# T test on whole sample or on averages

#### theblackalchemist

##### New Member
Background:

Consider the following experiment:

There are two groups of subjects, Group A have been treated with a drug that affects the muscle fibre diameter and Group B with a placebo. After treatment, a biopsy is performed, and the diameter of a given number of muscle fibres looks like this.

Note that as this is a controlled experiment, the only variation between the subjects is the treatment, and the subjects themselves.

(Note: Random data typed out to illustrate concept, variances do not represent actual data)

Treatment A:
Subject 1: 10,12,15,16,17,20,45
Subject 2: 9,11,12,14,15,16,20,37

Treatment B:
Subject 3: 21,22,25,26,34,43
Subject 4: 24,25,25,26,35,40

Now, when evaluating the differences by a t test, I have two options:

Option 1:

I pool data from subjects 1 &2, and pool separately 3 & 4 and perform a t test on the extended dataset:

So essentially, the groups will be

Treated: 21,22,25,26,34,43, 24,25,25,26,35,40
Placebo: 10,12,15,16,17,20,45, 9,11,12,14,15,16,20,37

Option 2:

I take the averages of the subjects and then perform the T test.

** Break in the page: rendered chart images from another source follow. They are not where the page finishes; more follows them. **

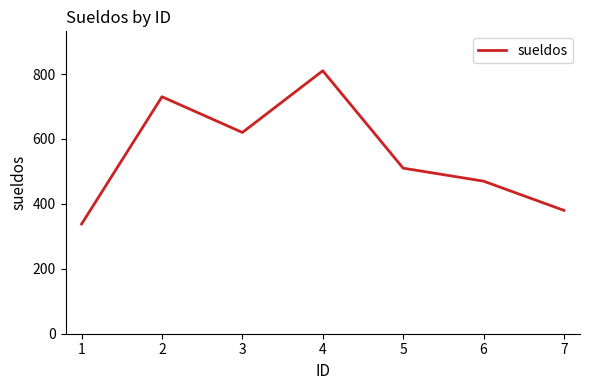

How many lines are shown in the chart?

1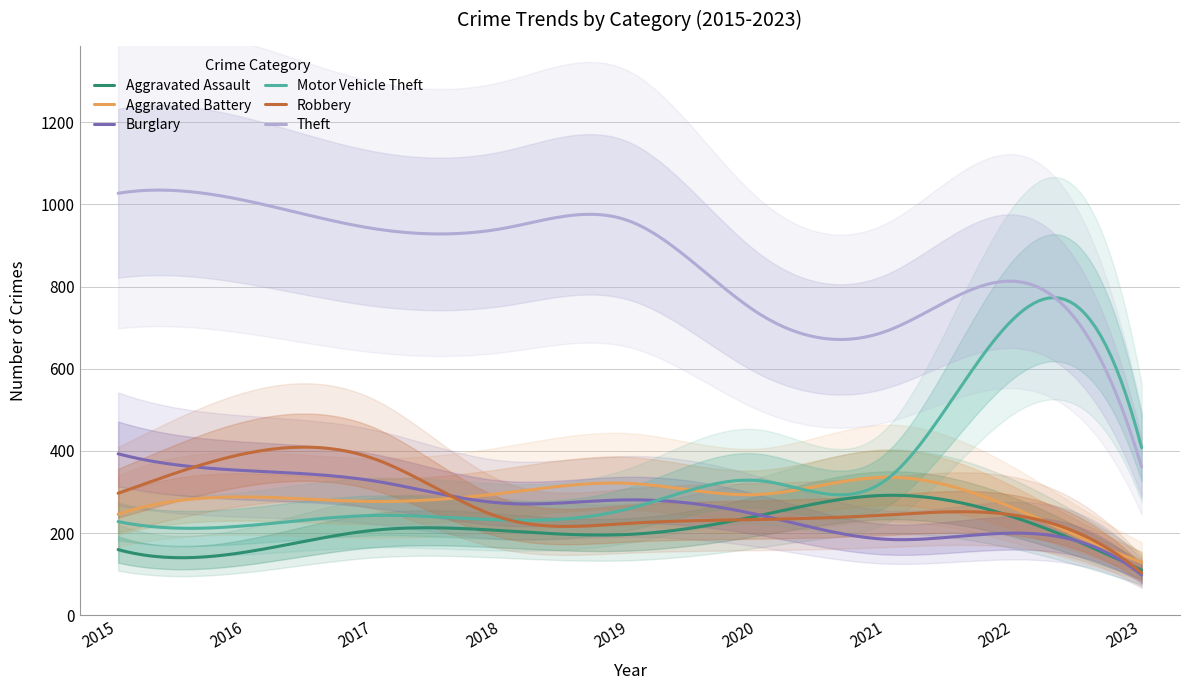

At which category does Robbery reach its first local valley?

2019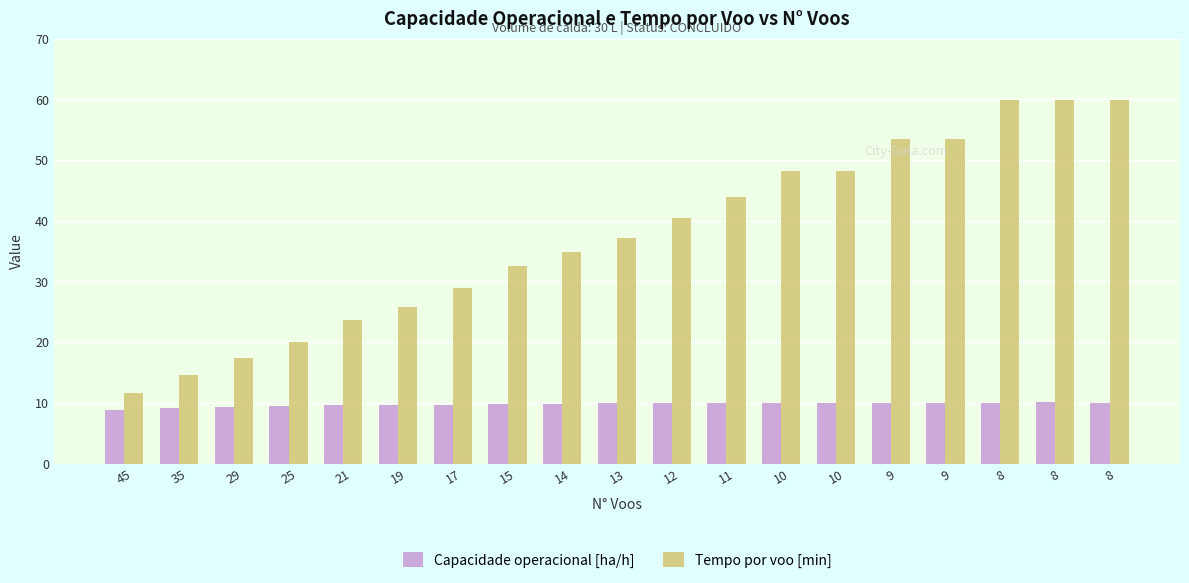

What is the sum of the Tempo por voo [min] values at 14 and 9?

88.2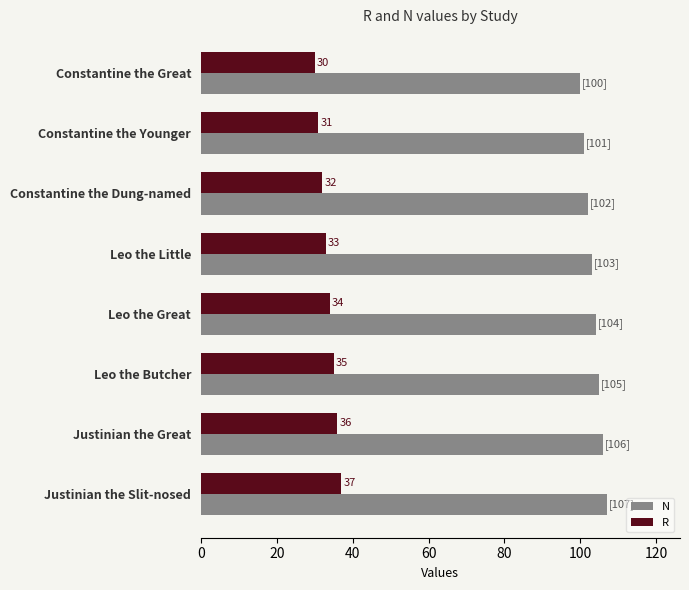

List the series in order of their overall mean, lowest first.

R, N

Essentially the groups will be:

Treated: 28.5, 29.16,
Placebo: 19.28, 16.75

Question:

Now, convention (my team) say I go for Option 2, but the thing I am afraid of loosing is the variability within each subject, when I take the average. Can I have your thoughts on this ? I know that neither Option 1 nor 2 are ideal, and am at a loss as to what test to use. For the simplicity of the question, assume normal distribution, and equal variances.

#### mostater

##### New Member
Hi theblackalcehmist,

You can't go with option 1 and a t-test because that would exaggerate your sample size. In the example you gave, instead of 2 patients on placebo it would look like you had 15! Option 2 would be better in this sense. However, you are correct that you would lose the variation within each subject if you did a t-test using the averages. To account for the variation within subject, consider conducting a cluster analysis. This can be done through a mixed model analysis with group (treatment/placebo) as a fixed effect and a random intercept term for each subject. You will probably want to do this using stat software like SAS, R, SPSS, Stata, etc.... You should be able to obtain mean estimates from the model. Testing the difference between groups would be the same as testing the beta coefficient for group to be different than 0.

#### theblackalchemist

##### New Member
Hi Mostater,

Many thanks. Essentially, If I understand you, you are asking me to set up a GLM ? I do remember playing around with those a while ago, I have to look up my notes. Thanks again !

KR
PH

#### Miner

##### TS Contributor
This appears to be a spatial repeated measures design.